» **Requirement**:
A verbatim restatement of the data, free of pictures, is what you should output.

---------- Data for processing

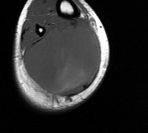
MRI of an extremity soft-tissue mass, one axial slice; slice 43 of 76 in the series (ordered by position); MR volume resampled by the dataset authors to the PET/CT grid (not the native acquisition matrix); 3.27 mm slice thickness; 148 × 133 image matrix, field of view 145 × 130 mm. Male patient. From the clinical record (not read from this slice): histological type: liposarcoma - round cell; grade: high; site of the primary tumour: right calf.
Annotated regions visible in this slice (expert contour drawn on MRI and transferred to this co-registered scan by the dataset authors):
- gross tumour volume (mass): bounding box <26,26,101,95> (left, top, right, bottom; pixels)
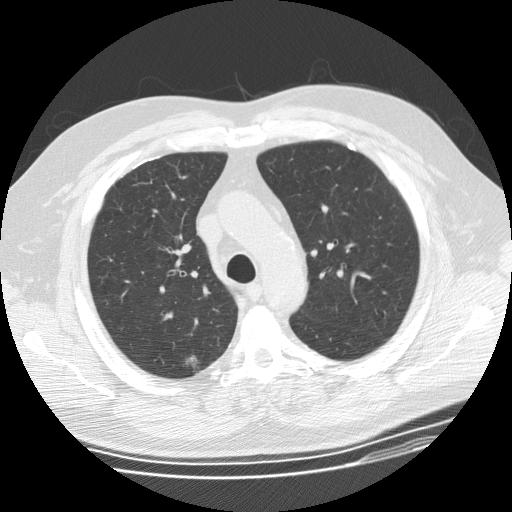
Axial slice from a low-dose chest CT screening exam. Third screening round (two years after baseline). Lung window (W 1500 / L -600 HU). 2.5 mm slice thickness. 512 × 512 image matrix, field of view 380 × 380 mm. Male, age 62 years at enrolment. Former smoker at enrolment.
Lesion marked by an expert reader, bounding box (x1, y1, x2, y2) in pixels: (167, 348, 212, 385). Screening reader's record for this exam (one nodule recorded; not confirmed to be the boxed lesion): non-calcified nodule or mass ≥4 mm, right upper lobe, 10 × 10 mm, poorly defined margins, ground glass attenuation, pre-existing on the prior screen: yes; interval growth: yes. Official screen result: positive, other. Lung cancer was diagnosed 48 days after this screen: bronchiolo-alveolar adenocarcinoma, NOS, right upper lobe, well differentiated (G1), stage IA (AJCC 6th edition), 12 mm at pathology.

--------------------

» **Completed task**:
MRI of an extremity soft-tissue mass, one axial slice; slice 43 of 76 in the series (ordered by position); MR volume resampled by the dataset authors to the PET/CT grid (not the native acquisition matrix); 3.27 mm slice thickness; 148 × 133 image matrix, field of view 145 × 130 mm. Male patient. From the clinical record (not read from this slice): histological type: liposarcoma - round cell; grade: high; site of the primary tumour: right calf.
Annotated regions visible in this slice (expert contour drawn on MRI and transferred to this co-registered scan by the dataset authors):
- gross tumour volume (mass): bounding box <26,26,101,95> (left, top, right, bottom; pixels)
Axial slice from a low-dose chest CT screening exam. Third screening round (two years after baseline). Lung window (W 1500 / L -600 HU). 2.5 mm slice thickness. 512 × 512 image matrix, field of view 380 × 380 mm. Male, age 62 years at enrolment. Former smoker at enrolment.
Lesion marked by an expert reader, bounding box (x1, y1, x2, y2) in pixels: (167, 348, 212, 385). Screening reader's record for this exam (one nodule recorded; not confirmed to be the boxed lesion): non-calcified nodule or mass ≥4 mm, right upper lobe, 10 × 10 mm, poorly defined margins, ground glass attenuation, pre-existing on the prior screen: yes; interval growth: yes. Official screen result: positive, other. Lung cancer was diagnosed 48 days after this screen: bronchiolo-alveolar adenocarcinoma, NOS, right upper lobe, well differentiated (G1), stage IA (AJCC 6th edition), 12 mm at pathology.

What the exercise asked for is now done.